> _TASK TO CARRY OUT_
Rewrite the stretch of items from the line containing "sunpy 6.1.1 map" through the line containing "Orientation: roll -0.132" as a numbered list, leaving out any blank lines.

[Start of RECORD EXCERPTS]

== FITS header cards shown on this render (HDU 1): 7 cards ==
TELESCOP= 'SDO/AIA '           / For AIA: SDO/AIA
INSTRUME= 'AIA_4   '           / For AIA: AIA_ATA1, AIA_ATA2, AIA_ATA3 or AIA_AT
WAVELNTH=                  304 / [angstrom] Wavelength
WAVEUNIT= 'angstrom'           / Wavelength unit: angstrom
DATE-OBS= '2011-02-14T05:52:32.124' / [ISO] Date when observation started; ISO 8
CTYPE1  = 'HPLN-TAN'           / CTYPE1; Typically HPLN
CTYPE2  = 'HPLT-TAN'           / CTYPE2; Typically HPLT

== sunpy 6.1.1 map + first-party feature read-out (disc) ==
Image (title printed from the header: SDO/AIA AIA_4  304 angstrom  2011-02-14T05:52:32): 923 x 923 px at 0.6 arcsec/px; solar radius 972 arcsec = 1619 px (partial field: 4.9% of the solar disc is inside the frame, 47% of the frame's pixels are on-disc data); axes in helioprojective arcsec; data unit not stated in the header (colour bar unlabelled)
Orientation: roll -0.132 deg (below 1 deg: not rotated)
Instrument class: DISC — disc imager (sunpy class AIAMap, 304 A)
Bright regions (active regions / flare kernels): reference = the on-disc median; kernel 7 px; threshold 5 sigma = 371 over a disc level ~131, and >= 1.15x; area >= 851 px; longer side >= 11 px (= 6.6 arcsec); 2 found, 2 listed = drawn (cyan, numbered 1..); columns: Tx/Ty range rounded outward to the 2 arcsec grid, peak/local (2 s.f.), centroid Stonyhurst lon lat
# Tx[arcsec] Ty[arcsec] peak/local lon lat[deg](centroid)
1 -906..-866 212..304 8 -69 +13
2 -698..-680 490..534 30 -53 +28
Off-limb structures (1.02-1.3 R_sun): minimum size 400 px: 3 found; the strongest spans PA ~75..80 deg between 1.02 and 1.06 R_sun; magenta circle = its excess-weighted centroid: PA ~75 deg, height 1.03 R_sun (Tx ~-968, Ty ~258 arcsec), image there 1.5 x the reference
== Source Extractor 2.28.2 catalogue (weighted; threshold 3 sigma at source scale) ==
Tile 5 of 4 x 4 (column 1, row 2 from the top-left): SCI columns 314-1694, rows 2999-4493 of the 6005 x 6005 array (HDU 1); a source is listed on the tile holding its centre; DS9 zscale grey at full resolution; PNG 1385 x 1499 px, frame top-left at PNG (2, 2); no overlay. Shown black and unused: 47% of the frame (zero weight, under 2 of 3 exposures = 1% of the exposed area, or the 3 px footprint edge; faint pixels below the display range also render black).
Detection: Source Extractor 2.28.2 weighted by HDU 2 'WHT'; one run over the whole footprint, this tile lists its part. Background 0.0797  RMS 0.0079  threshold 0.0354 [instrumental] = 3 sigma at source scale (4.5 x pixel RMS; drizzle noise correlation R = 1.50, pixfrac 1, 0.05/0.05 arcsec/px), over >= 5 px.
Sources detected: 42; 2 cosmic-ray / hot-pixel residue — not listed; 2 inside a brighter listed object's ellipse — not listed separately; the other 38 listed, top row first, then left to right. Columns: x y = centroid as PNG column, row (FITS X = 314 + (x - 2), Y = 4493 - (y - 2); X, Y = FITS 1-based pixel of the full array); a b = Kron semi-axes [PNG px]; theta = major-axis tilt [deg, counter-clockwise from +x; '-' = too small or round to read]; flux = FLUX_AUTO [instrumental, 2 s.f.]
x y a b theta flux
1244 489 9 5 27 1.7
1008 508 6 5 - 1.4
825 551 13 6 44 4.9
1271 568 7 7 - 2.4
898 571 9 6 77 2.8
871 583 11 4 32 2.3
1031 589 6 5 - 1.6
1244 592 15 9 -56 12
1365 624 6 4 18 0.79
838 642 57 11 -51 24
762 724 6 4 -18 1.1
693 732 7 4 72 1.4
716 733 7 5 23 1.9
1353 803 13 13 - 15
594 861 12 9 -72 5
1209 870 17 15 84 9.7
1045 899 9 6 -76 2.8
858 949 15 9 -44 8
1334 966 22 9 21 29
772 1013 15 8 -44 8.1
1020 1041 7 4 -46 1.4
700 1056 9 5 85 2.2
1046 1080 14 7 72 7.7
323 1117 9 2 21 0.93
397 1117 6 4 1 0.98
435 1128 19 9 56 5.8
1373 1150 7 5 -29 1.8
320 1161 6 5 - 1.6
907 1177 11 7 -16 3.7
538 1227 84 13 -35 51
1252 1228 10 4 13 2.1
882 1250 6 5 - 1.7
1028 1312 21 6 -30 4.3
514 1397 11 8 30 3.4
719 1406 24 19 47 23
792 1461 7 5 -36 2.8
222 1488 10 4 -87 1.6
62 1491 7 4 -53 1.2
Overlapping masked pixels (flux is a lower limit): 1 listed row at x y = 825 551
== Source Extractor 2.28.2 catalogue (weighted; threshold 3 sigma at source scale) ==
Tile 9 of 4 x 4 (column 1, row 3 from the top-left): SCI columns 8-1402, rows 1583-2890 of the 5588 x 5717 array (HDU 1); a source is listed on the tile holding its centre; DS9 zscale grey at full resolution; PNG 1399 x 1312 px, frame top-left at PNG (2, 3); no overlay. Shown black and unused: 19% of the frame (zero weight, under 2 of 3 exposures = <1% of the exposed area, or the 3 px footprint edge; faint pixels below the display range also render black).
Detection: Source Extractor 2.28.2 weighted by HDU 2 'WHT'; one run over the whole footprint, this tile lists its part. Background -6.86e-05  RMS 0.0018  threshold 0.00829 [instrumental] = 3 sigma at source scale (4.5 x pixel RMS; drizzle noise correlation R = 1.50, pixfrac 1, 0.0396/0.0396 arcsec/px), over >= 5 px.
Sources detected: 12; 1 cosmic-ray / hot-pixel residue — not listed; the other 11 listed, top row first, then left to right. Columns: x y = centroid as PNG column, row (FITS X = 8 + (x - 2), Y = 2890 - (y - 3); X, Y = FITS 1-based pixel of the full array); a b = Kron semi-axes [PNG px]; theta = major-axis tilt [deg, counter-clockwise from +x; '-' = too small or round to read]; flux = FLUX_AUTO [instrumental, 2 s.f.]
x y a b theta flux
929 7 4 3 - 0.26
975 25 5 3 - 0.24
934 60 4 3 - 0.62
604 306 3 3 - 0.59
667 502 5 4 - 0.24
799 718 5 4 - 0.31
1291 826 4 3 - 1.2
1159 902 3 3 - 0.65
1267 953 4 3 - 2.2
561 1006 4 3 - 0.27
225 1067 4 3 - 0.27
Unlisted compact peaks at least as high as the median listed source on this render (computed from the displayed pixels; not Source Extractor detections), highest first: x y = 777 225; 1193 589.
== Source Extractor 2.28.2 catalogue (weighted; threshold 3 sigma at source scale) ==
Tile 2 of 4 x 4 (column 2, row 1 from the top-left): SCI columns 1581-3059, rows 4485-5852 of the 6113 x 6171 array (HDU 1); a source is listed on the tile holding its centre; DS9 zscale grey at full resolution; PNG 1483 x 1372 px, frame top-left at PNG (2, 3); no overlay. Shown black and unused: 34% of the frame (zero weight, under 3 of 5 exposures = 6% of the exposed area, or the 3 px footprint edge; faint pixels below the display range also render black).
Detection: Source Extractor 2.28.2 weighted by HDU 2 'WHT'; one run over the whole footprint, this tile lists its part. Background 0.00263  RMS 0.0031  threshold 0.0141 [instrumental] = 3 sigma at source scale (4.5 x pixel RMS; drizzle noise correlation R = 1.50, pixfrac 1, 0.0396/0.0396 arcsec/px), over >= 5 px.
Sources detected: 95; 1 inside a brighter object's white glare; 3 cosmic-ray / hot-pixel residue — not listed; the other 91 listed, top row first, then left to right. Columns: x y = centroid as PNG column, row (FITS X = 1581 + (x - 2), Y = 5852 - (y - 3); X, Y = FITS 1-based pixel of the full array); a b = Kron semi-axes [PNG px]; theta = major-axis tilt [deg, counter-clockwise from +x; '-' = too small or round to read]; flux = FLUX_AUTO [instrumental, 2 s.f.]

[End of RECORD EXCERPTS]

> _WRITTEN RESPONSE_
1. == sunpy 6.1.1 map + first-party feature read-out (disc) ==
2. Image (title printed from the header: SDO/AIA AIA_4  304 angstrom  2011-02-14T05:52:32): 923 x 923 px at 0.6 arcsec/px; solar radius 972 arcsec = 1619 px (partial field: 4.9% of the solar disc is inside the frame, 47% of the frame's pixels are on-disc data); axes in helioprojective arcsec; data unit not stated in the header (colour bar unlabelled)
3. Orientation: roll -0.132 deg (below 1 deg: not rotated)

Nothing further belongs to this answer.